And we always get the Costco meatballs, they are labeled "italian style", but I'm sure any old meatballs will so, printersdevil.


----------



## Kymmm (Oct 1, 2009)

I use the Italian Style meatballs from Costco too..


----------



## Tippy (Oct 7, 2008)

We always have goblin brains. Meat balls in a crock pot with grape jelly and pepper sauce. They are always a huge hit.


----------



## Suzeelili (Jun 3, 2007)

Costco meatballs are the best!


----------



## Halloween Princess (Sep 23, 2008)

I have done meatbals with taco sauce & grape jelly. Makes a great sauce. Would work for the smokies too.


----------



## printersdevil (Sep 7, 2009)

Meatballs, taca sauce and grape jelly. That sounds like a great Texas thing to me. How much jelly do you use?

I bought a huge package of meatballs this morning for next weekend's Boo Bash.

Tippy, what kind of pepper sauce?

Someone also posted earlier about using the bottled chili sauce and grape jelly. That sounds good too, but I really would like to know amounts for these. I am not great at just mixing things together.

Edited to say thanks to MHooch for clarifying about the chili sauce one. I will trust you on this one since your margarita punch was such a hit. I have had several call and ask for the hooch's hootch recipe as they called it. LOL, you are a drink star now!!!!

* * * * * * *

-- WHAT IS EXPECTED --
Reproduce the entire forum thread about party meatballs above word for word, keeping every line and divider in place.

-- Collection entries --
* * * * * * *

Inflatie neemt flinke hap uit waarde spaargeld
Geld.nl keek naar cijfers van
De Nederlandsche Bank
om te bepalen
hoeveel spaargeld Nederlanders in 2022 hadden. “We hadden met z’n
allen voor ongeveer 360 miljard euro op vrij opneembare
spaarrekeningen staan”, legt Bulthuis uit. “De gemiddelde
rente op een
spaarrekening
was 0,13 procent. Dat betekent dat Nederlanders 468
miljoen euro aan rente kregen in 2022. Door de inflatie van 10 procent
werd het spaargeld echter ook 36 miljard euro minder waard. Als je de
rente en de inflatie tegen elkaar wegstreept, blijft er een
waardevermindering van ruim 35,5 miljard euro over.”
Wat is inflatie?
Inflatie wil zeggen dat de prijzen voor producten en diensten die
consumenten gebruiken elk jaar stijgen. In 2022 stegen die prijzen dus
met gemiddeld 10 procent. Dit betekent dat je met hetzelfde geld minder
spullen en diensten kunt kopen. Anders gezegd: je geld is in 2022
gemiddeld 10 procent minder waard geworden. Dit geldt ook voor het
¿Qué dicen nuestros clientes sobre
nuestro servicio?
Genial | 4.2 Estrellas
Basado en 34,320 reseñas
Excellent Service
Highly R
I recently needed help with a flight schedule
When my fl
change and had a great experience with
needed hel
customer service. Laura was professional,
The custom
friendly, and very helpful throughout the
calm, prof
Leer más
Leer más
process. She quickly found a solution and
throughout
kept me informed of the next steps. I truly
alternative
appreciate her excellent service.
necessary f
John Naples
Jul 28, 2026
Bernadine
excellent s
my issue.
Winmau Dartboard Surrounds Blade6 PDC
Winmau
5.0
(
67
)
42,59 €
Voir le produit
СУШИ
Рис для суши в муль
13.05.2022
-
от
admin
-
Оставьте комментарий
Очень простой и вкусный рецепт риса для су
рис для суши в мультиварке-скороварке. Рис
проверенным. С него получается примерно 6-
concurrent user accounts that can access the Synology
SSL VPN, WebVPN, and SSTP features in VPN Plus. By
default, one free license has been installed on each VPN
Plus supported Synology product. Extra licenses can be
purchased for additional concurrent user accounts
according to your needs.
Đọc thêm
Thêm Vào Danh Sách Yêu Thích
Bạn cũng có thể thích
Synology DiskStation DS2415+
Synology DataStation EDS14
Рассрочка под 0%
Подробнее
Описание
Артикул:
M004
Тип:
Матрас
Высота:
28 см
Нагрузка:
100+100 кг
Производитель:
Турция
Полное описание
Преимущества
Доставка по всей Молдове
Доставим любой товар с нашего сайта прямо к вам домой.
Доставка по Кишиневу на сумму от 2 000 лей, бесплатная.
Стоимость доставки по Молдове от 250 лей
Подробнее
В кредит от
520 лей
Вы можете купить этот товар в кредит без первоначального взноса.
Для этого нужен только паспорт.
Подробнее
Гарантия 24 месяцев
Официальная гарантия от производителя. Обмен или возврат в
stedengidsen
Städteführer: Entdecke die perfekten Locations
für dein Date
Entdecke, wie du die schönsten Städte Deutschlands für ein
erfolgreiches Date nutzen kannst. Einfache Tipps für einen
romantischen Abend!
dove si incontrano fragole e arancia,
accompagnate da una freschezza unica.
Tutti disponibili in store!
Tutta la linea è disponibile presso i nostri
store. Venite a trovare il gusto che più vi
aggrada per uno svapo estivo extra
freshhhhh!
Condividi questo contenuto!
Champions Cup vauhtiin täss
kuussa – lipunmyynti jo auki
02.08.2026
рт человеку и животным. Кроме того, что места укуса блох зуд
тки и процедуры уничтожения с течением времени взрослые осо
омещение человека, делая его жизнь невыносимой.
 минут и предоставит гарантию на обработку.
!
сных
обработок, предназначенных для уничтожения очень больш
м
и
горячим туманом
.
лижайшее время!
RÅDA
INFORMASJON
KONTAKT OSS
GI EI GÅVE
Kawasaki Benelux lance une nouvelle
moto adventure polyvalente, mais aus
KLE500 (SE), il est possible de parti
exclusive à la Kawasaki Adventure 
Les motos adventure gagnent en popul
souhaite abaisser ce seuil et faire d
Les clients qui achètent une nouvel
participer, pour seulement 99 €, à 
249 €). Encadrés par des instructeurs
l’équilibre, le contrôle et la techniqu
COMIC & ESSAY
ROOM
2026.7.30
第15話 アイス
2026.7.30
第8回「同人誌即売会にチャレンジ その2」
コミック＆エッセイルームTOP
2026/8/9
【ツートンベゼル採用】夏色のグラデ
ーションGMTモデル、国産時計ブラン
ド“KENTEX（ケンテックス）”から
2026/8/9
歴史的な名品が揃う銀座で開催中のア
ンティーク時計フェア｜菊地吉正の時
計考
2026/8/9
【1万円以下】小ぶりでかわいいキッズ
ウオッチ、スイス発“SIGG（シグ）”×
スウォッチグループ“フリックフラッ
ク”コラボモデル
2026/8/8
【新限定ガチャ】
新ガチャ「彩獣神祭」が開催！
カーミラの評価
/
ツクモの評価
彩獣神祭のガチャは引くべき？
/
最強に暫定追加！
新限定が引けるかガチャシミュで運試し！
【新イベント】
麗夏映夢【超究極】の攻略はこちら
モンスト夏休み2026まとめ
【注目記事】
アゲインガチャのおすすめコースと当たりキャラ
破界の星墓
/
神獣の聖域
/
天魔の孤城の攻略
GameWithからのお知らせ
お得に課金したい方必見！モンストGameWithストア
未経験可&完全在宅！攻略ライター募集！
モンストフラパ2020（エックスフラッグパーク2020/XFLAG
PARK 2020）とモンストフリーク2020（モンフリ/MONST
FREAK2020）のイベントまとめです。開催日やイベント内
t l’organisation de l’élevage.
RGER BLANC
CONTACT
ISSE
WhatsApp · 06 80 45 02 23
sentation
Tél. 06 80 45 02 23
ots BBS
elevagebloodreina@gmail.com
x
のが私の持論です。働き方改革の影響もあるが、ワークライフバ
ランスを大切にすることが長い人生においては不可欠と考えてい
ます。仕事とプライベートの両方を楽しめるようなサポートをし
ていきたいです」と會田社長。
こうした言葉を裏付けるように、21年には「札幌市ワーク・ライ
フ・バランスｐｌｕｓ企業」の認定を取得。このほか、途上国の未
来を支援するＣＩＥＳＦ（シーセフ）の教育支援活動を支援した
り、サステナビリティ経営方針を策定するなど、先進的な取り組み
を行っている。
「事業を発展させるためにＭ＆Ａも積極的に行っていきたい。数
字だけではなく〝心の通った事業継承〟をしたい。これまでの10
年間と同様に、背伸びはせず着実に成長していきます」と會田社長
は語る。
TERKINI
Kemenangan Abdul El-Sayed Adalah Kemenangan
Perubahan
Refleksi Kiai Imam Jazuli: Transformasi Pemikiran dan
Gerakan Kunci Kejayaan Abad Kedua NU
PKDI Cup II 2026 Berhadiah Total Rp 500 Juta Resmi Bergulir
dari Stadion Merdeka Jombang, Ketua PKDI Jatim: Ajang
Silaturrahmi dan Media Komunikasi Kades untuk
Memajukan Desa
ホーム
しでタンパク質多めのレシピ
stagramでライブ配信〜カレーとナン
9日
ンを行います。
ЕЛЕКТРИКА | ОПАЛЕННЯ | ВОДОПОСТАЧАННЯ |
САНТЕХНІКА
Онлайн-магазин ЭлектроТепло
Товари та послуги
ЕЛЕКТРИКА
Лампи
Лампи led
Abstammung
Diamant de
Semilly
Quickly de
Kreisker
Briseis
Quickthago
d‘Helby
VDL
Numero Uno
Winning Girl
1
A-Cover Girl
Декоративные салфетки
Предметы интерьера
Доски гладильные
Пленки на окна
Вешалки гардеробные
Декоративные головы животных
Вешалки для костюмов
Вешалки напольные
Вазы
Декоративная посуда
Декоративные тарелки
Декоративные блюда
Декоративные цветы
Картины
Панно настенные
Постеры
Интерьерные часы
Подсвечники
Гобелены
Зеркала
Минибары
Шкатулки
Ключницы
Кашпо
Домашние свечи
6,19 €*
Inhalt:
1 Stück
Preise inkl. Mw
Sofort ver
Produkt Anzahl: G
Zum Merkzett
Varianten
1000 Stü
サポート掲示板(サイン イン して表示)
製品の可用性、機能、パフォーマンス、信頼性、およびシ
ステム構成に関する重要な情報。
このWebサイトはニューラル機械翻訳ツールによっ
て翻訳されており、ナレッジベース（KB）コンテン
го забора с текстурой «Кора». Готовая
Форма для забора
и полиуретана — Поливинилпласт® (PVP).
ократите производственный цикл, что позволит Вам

* * * * * * *

-- RESPONSE TO THIS EXERCISE --
And we always get the Costco meatballs, they are labeled "italian style", but I'm sure any old meatballs will so, printersdevil.


----------



## Kymmm (Oct 1, 2009)

I use the Italian Style meatballs from Costco too..


----------



## Tippy (Oct 7, 2008)

We always have goblin brains. Meat balls in a crock pot with grape jelly and pepper sauce. They are always a huge hit.


----------



## Suzeelili (Jun 3, 2007)

Costco meatballs are the best!


----------



## Halloween Princess (Sep 23, 2008)

I have done meatbals with taco sauce & grape jelly. Makes a great sauce. Would work for the smokies too.


----------



## printersdevil (Sep 7, 2009)

Meatballs, taca sauce and grape jelly. That sounds like a great Texas thing to me. How much jelly do you use?

I bought a huge package of meatballs this morning for next weekend's Boo Bash.

Tippy, what kind of pepper sauce?

Someone also posted earlier about using the bottled chili sauce and grape jelly. That sounds good too, but I really would like to know amounts for these. I am not great at just mixing things together.

Edited to say thanks to MHooch for clarifying about the chili sauce one. I will trust you on this one since your margarita punch was such a hit. I have had several call and ask for the hooch's hootch recipe as they called it. LOL, you are a drink star now!!!!